So hopefully that answers you're question about why it's a lot of responsibility for one person, and I do have other volunteers helping me (Thanks co-volunteers, things would not go smoothly with out you!), but I'm the only on who's there 4 days a week, 7:30 am to 4:00 pm. To answer the other question. My job outside the context of PATH really has no purpose other than it's a filter, screen, or distraction. Sometimes I feel like one of those smoke bombs ninjas throw in movies to buy them time to prepare or to get away. I guess all businesses need someone on staff to do the small stuff and it's not like I'm making coffee-runs (yet). I also constantly question if the basic services that my job provides (lunch, shower, phone, mail, toiletries) are enabling some of the people who chose to be homeless or the system abusers. It's also hard for me to see what good a system is if it can only help some, but not all. I even get angry that people have to be homeless or that there's such a thing as homelessness.
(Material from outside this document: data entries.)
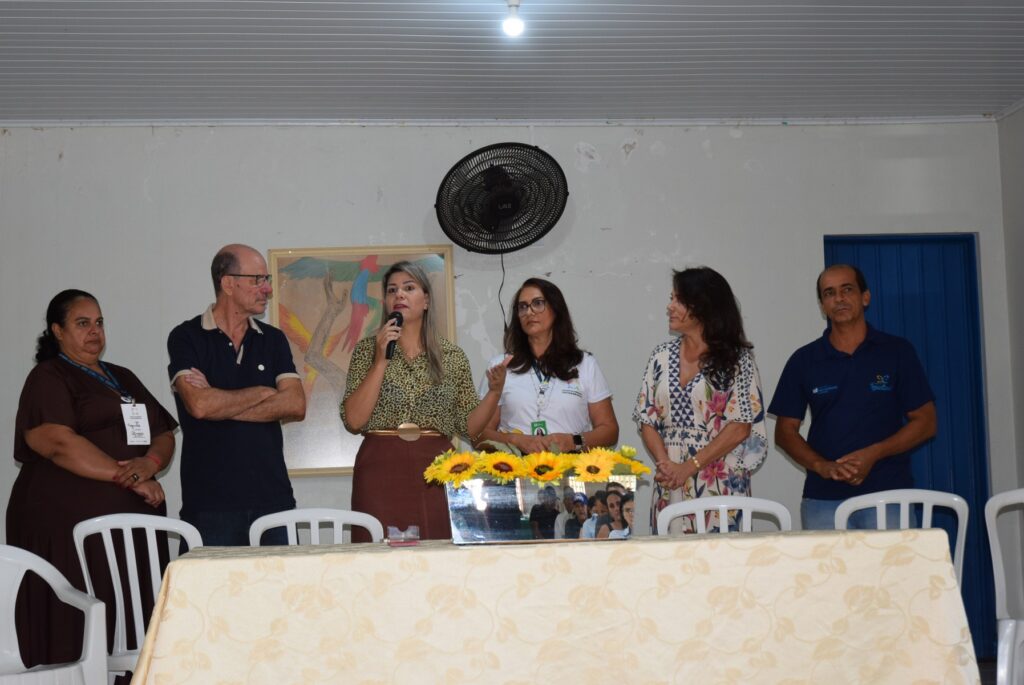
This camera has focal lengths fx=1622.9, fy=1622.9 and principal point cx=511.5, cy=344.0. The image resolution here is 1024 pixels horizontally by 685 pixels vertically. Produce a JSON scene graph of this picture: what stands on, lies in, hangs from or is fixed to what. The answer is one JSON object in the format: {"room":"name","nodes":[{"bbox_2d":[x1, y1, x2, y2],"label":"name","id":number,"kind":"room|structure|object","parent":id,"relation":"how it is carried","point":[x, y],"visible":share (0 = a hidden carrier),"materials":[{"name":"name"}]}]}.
{"room":"event hall","nodes":[
{"label":"event hall","id":0,"kind":"room"},
{"bbox_2d":[0,122,1017,662],"label":"back wall","id":1,"kind":"structure","parent":0,"point":[640,152],"materials":[{"name":"paint"}]},
{"bbox_2d":[270,244,458,473],"label":"framed painting","id":2,"kind":"object","parent":1,"relation":"attached to","point":[413,256],"visible":0.55},
{"bbox_2d":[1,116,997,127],"label":"ceiling trim","id":3,"kind":"structure","parent":1,"relation":"attached to","point":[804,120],"materials":[{"name":"white paint"}]},
{"bbox_2d":[434,142,569,253],"label":"wall fan","id":4,"kind":"object","parent":1,"relation":"attached to","point":[505,210],"visible":0.98,"materials":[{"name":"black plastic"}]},
{"bbox_2d":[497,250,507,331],"label":"power cord","id":5,"kind":"object","parent":4,"relation":"hanging from","point":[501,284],"visible":0.6,"materials":[{"name":"black plastic"}]},
{"bbox_2d":[825,234,995,656],"label":"blue door","id":6,"kind":"structure","parent":1,"relation":"in","point":[880,304],"materials":[{"name":"blue"}]},
{"bbox_2d":[0,0,1022,124],"label":"ceiling","id":7,"kind":"structure","parent":0,"point":[610,108],"materials":[{"name":"plastic"}]},
{"bbox_2d":[502,0,524,37],"label":"light bulb","id":8,"kind":"object","parent":7,"relation":"attached to","point":[516,26],"visible":0.98,"materials":[{"name":"white glass"}]},
{"bbox_2d":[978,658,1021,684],"label":"floor","id":9,"kind":"structure","parent":0,"point":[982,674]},
{"bbox_2d":[985,487,1023,684],"label":"plastic chair","id":10,"kind":"object","parent":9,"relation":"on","point":[1004,614],"visible":1,"materials":[{"name":"white plastic"}]},
{"bbox_2d":[996,102,1023,494],"label":"right wall","id":11,"kind":"structure","parent":0,"point":[1022,274],"materials":[{"name":"grey paint"}]},
{"label":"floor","id":12,"kind":"structure","parent":0,"visible":0},
{"bbox_2d":[0,543,109,684],"label":"plastic chair","id":13,"kind":"object","parent":12,"relation":"on","point":[21,574],"visible":1,"materials":[{"name":"white plastic"}]},
{"bbox_2d":[8,287,181,681],"label":"woman","id":14,"kind":"object","parent":12,"relation":"on","point":[59,366],"visible":0.78},
{"bbox_2d":[70,512,204,682],"label":"plastic chair","id":15,"kind":"object","parent":12,"relation":"on","point":[151,556],"visible":0.53,"materials":[{"name":"white plastic"}]},
{"bbox_2d":[166,243,300,546],"label":"man","id":16,"kind":"object","parent":12,"relation":"on","point":[249,374],"visible":0.93},
{"bbox_2d":[249,508,383,545],"label":"plastic chair","id":17,"kind":"object","parent":12,"relation":"on","point":[347,520],"visible":0.27,"materials":[{"name":"white plastic"}]},
{"bbox_2d":[341,260,508,540],"label":"woman","id":18,"kind":"object","parent":12,"relation":"on","point":[409,324],"visible":0.83},
{"bbox_2d":[385,310,402,358],"label":"microphone","id":19,"kind":"object","parent":18,"relation":"in","point":[389,350],"visible":0.72,"materials":[{"name":"black metal"}]},
{"bbox_2d":[473,276,619,456],"label":"woman","id":20,"kind":"object","parent":12,"relation":"on","point":[522,394],"visible":0.67},
{"bbox_2d":[119,528,978,684],"label":"table","id":21,"kind":"object","parent":12,"relation":"on","point":[165,586],"visible":0.98,"materials":[{"name":"beige fabric"}]},
{"bbox_2d":[385,524,419,544],"label":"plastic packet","id":22,"kind":"object","parent":21,"relation":"on","point":[391,530],"visible":0.99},
{"bbox_2d":[445,474,635,544],"label":"flower box","id":23,"kind":"object","parent":21,"relation":"on","point":[451,506],"visible":0.91,"materials":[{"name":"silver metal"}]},
{"bbox_2d":[425,435,648,490],"label":"sunflower bouquet","id":24,"kind":"object","parent":23,"relation":"in","point":[550,458],"visible":0.79,"materials":[{"name":"yellow plant"}]},
{"bbox_2d":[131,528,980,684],"label":"tablecloth","id":25,"kind":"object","parent":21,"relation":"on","point":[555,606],"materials":[{"name":"beige fabric"}]},
{"bbox_2d":[633,266,768,533],"label":"woman","id":26,"kind":"object","parent":12,"relation":"on","point":[662,360],"visible":0.73},
{"bbox_2d":[653,495,791,535],"label":"plastic chair","id":27,"kind":"object","parent":12,"relation":"on","point":[698,506],"visible":0.26,"materials":[{"name":"white plastic"}]},
{"bbox_2d":[770,258,939,528],"label":"man","id":28,"kind":"object","parent":12,"relation":"on","point":[844,366],"visible":0.86},
{"bbox_2d":[836,489,969,598],"label":"plastic chair","id":29,"kind":"object","parent":12,"relation":"on","point":[906,514],"visible":0.3,"materials":[{"name":"white plastic"}]}
]}

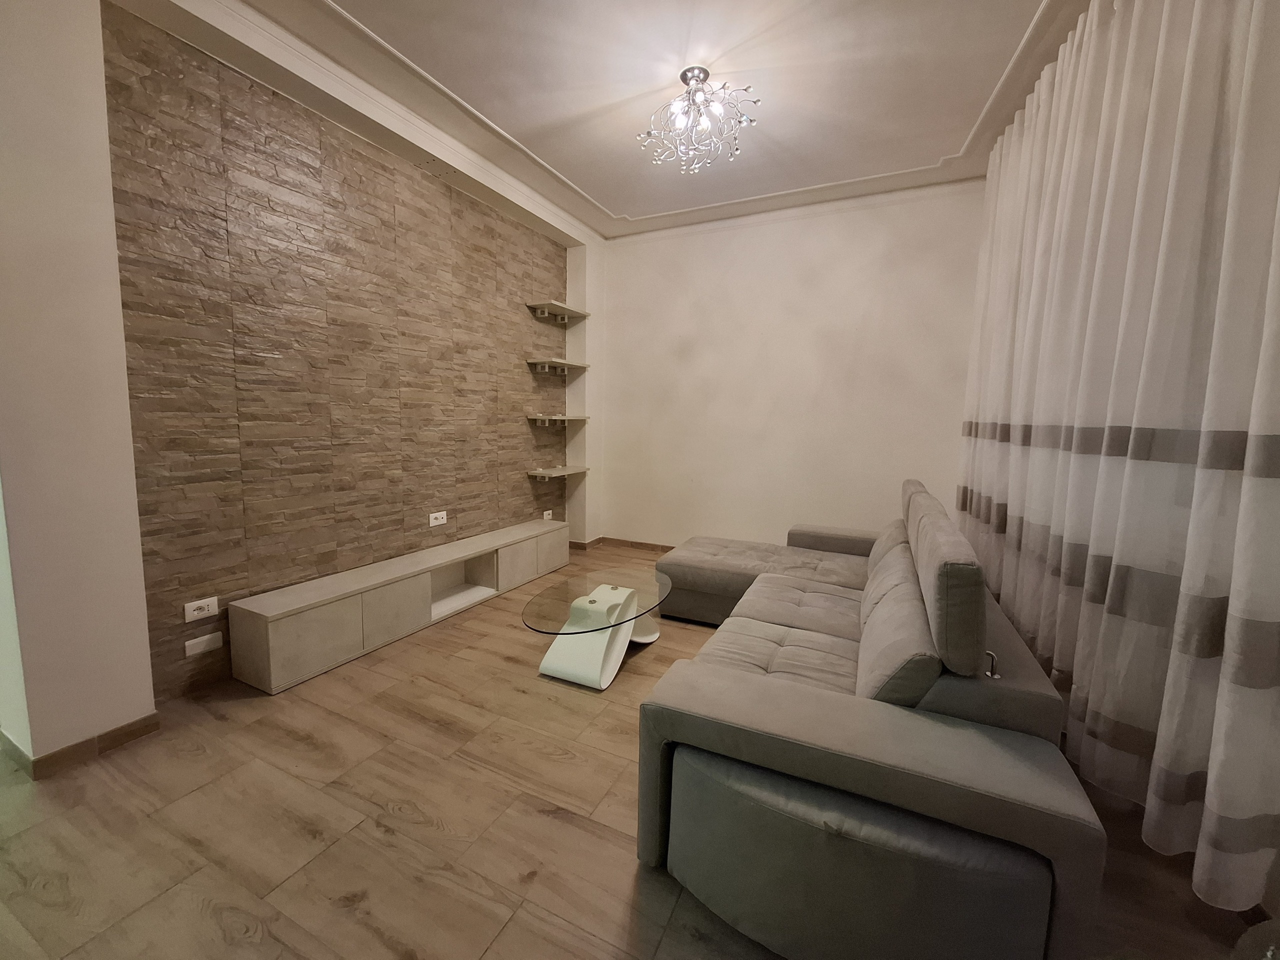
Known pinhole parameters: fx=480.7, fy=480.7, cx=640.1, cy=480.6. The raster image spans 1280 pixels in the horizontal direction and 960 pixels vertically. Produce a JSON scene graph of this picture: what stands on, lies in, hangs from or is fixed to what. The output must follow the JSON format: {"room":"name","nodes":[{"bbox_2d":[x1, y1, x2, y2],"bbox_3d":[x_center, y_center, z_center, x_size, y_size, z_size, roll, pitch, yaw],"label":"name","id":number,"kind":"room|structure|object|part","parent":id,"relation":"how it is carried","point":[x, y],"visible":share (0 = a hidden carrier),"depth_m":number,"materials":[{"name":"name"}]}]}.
{"room":"living room","nodes":[
{"label":"living room","id":0,"kind":"room"},
{"bbox_2d":[0,0,154,773],"bbox_3d":[-2.194,-0.496,1.621,0.326,3.065,0.561,4,8,26],"label":"left wall","id":1,"kind":"structure","parent":0,"point":[149,705],"depth_m":1.67,"materials":[{"name":"white paint"}]},
{"bbox_2d":[0,711,162,779],"bbox_3d":[-2.230,0.986,1.774,0.314,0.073,0.787,4,8,26],"label":"baseboard","id":2,"kind":"structure","parent":1,"relation":"attached to","point":[133,732],"depth_m":1.79,"materials":[{"name":"brown wood"}]},
{"bbox_2d":[106,3,580,695],"bbox_3d":[-1.444,-0.664,3.323,0.169,2.989,3.080,4,8,26],"label":"stone wall","id":3,"kind":"structure","parent":0,"point":[552,262],"depth_m":2.49,"materials":[{"name":"brown stone"}]},
{"bbox_2d":[183,595,218,621],"bbox_3d":[-1.996,0.583,2.188,0.012,0.082,0.119,4,8,26],"label":"wall socket","id":4,"kind":"object","parent":3,"relation":"attached to","point":[215,606],"visible":0.99,"depth_m":2.18,"materials":[{"name":"white plastic"}]},
{"bbox_2d":[184,631,224,656],"bbox_3d":[-1.987,0.743,2.192,0.011,0.078,0.126,4,8,26],"label":"wall plate","id":5,"kind":"object","parent":3,"relation":"attached to","point":[186,644],"visible":0.97,"depth_m":2.19,"materials":[{"name":"white plastic"}]},
{"bbox_2d":[428,510,447,526],"bbox_3d":[-1.403,0.259,3.329,0.012,0.089,0.136,4,8,26],"label":"wall socket","id":6,"kind":"object","parent":3,"relation":"attached to","point":[438,523],"visible":0.99,"depth_m":3.32,"materials":[{"name":"white plastic"}]},
{"bbox_2d":[542,509,552,519],"bbox_3d":[-0.859,0.317,4.453,0.013,0.079,0.115,4,8,26],"label":"wall socket","id":7,"kind":"object","parent":3,"relation":"attached to","point":[547,512],"visible":0.94,"depth_m":4.45,"materials":[{"name":"white plastic"}]},
{"bbox_2d":[526,464,587,480],"bbox_3d":[-0.747,-0.073,4.419,0.270,0.080,0.602,4,8,26],"label":"lower shelf","id":8,"kind":"object","parent":3,"relation":"attached to","point":[557,471],"visible":0.98,"depth_m":4.31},
{"bbox_2d":[525,357,589,376],"bbox_3d":[-0.722,-0.999,4.301,0.255,0.099,0.632,4,8,26],"label":"wall shelf","id":9,"kind":"object","parent":3,"relation":"attached to","point":[560,364],"visible":0.99,"depth_m":4.19,"materials":[{"name":"wood"}]},
{"bbox_2d":[526,413,588,426],"bbox_3d":[-0.746,-0.543,4.379,0.334,0.102,0.534,4,8,26],"label":"shelf","id":10,"kind":"object","parent":3,"relation":"attached to","point":[563,418],"visible":0.98,"depth_m":4.25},
{"bbox_2d":[526,300,591,323],"bbox_3d":[-0.708,-1.481,4.278,0.259,0.095,0.622,4,8,26],"label":"upper wall shelf","id":11,"kind":"object","parent":3,"relation":"attached to","point":[576,313],"visible":0.99,"depth_m":4.21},
{"bbox_2d":[123,0,1097,241],"bbox_3d":[0.052,-1.986,1.524,4.704,0.187,5.724,4,8,26],"label":"ceiling","id":12,"kind":"structure","parent":0,"point":[608,192],"depth_m":2.46,"materials":[{"name":"white paint"}]},
{"bbox_2d":[639,66,762,174],"bbox_3d":[0.301,-1.861,2.488,0.608,0.403,0.601,-1,7,-19],"label":"chandelier","id":13,"kind":"object","parent":12,"relation":"attached to","point":[695,76],"visible":0.99,"depth_m":2.45,"materials":[{"name":"silver metal"}]},
{"bbox_2d":[954,1,1279,914],"bbox_3d":[1.877,-0.461,2.025,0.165,2.933,2.745,4,8,26],"label":"curtain","id":14,"kind":"object","parent":12,"relation":"hanging from","point":[1016,606],"visible":0.97,"depth_m":1.49,"materials":[{"name":"fabric"}]},
{"bbox_2d":[0,544,1264,959],"bbox_3d":[-0.415,1.126,1.593,4.987,0.099,6.574,4,8,26],"label":"floor","id":15,"kind":"structure","parent":0,"point":[393,794],"depth_m":1.49,"materials":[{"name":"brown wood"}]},
{"bbox_2d":[228,519,575,693],"bbox_3d":[-1.292,0.656,3.268,0.345,0.387,2.325,4,8,26],"label":"tv cabinet","id":16,"kind":"object","parent":15,"relation":"on","point":[300,635],"visible":0.99,"depth_m":2.63,"materials":[{"name":"wood"}]},
{"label":"cabinet door","id":17,"kind":"part","parent":16,"relation":"part of","materials":[{"name":"beige wood"}]},
{"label":"cabinet door","id":18,"kind":"part","parent":16,"relation":"part of","materials":[{"name":"beige wood"}]},
{"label":"cabinet door","id":19,"kind":"part","parent":16,"relation":"part of","materials":[{"name":"beige wood"}]},
{"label":"cabinet door","id":20,"kind":"part","parent":16,"relation":"part of","materials":[{"name":"beige wood"}]},
{"bbox_2d":[522,569,672,691],"bbox_3d":[-0.204,0.780,2.623,0.612,0.368,1.004,4,8,26],"label":"coffee table","id":21,"kind":"object","parent":15,"relation":"on","point":[632,622],"visible":0.99,"depth_m":2.45,"materials":[{"name":"clear glass"}]},
{"bbox_2d":[634,478,1112,959],"bbox_3d":[0.814,0.517,2.406,1.493,0.929,2.760,4,8,26],"label":"sectional sofa","id":22,"kind":"object","parent":15,"relation":"on","point":[746,692],"visible":0.99,"depth_m":1.19,"materials":[{"name":"grey fabric"}]},
{"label":"armrest","id":23,"kind":"part","parent":22,"relation":"part of","materials":[{"name":"grey fabric"}]},
{"bbox_2d":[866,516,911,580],"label":"back cushion","id":24,"kind":"object","parent":22,"relation":"on","point":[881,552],"visible":0.36,"depth_m":2.63,"materials":[{"name":"fabric"}]},
{"bbox_2d":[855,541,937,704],"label":"back cushion","id":25,"kind":"object","parent":22,"relation":"on","point":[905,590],"visible":0.71,"depth_m":1.45,"materials":[{"name":"grey fabric"}]},
{"bbox_2d":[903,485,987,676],"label":"back cushion","id":26,"kind":"object","parent":22,"relation":"on","point":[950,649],"visible":0.97,"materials":[{"name":"grey fabric"}]},
{"bbox_2d":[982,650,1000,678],"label":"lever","id":27,"kind":"object","parent":22,"relation":"attached to","point":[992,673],"visible":0.76,"depth_m":1.37,"materials":[{"name":"metal"}]},
{"bbox_2d":[592,181,984,552],"bbox_3d":[1.147,-0.758,4.198,3.597,3.083,0.174,4,8,26],"label":"back wall","id":28,"kind":"structure","parent":0,"point":[674,243],"depth_m":4.04,"materials":[{"name":"white paint"}]},
{"bbox_2d":[570,536,675,554],"bbox_3d":[0.953,0.735,4.263,3.767,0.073,0.225,4,8,26],"label":"baseboard","id":29,"kind":"structure","parent":28,"relation":"attached to","point":[645,544],"depth_m":4.83,"materials":[{"name":"brown wood"}]}
]}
I feel like Max- a child from the movie Where the Wild Things Are sometimes in that I can't understand why things can't be they way I want them be, or why I can't simply make them be that way if they're not. I get that part of this year is about humility and being humbled and realizing privilege (I was basically a Sociology Minor so I've had these realizations and feelings for the past four years), but I didn't come out here for a year long guilt trip nor to just get the warm fuzzies about doing good work. The best answer to why I'm doing this at all is for change (At YAV orientation we heard a lot of testimonies of frustration and doubt that they had made any difference, which at the time I didn't believe). I thought I could change myself and have a chance to change the community/people that I meet. I'm not sure if it's possible (it's becoming pretty apparent it might not). I feel like I'm heading toward a dead end or a cliff, or maybe even nothing at all. And if that's the case and I don't find what I'm looking for it won't have been any different than anything else I've tried, and when all that's stripped away what will be left is just me and God, and I don't have a problem with that. It's a lot more than what I started with.

After I wrote this answer I had a conversation with my site coordinator and I told him that a lot of people were referring to my year here as only an "experience", like vacation that I would just put away as fond memory in a scarp book and never think of again. That it would be something that I would just walk away from and continue life as it was before, like nothing had happened, like I won't have cared. He answered by telling me that even if I left tomorrow I would still leave with something far beyond just an experience. Again, here was something else that I hadn't realized, that just like everyone else I was trying to quantify my year in the increments of experience: When did it start? When will it end? What does it mean/what will it have meant? In actuality it had began before I knew it and will probably be over before I know it, and what it means and will mean I can only continue to guess(and blog).

Talk atcha lata

Brady

P.S. Here is a quote that I stole/borrowed from my sister's facebook profile from a movie I know we both like. I think it's good capper on this entry.

"What do you do? You laugh. I'm not saying I don't cry, but in between I laugh and I realize how silly it is to take anything too seriously."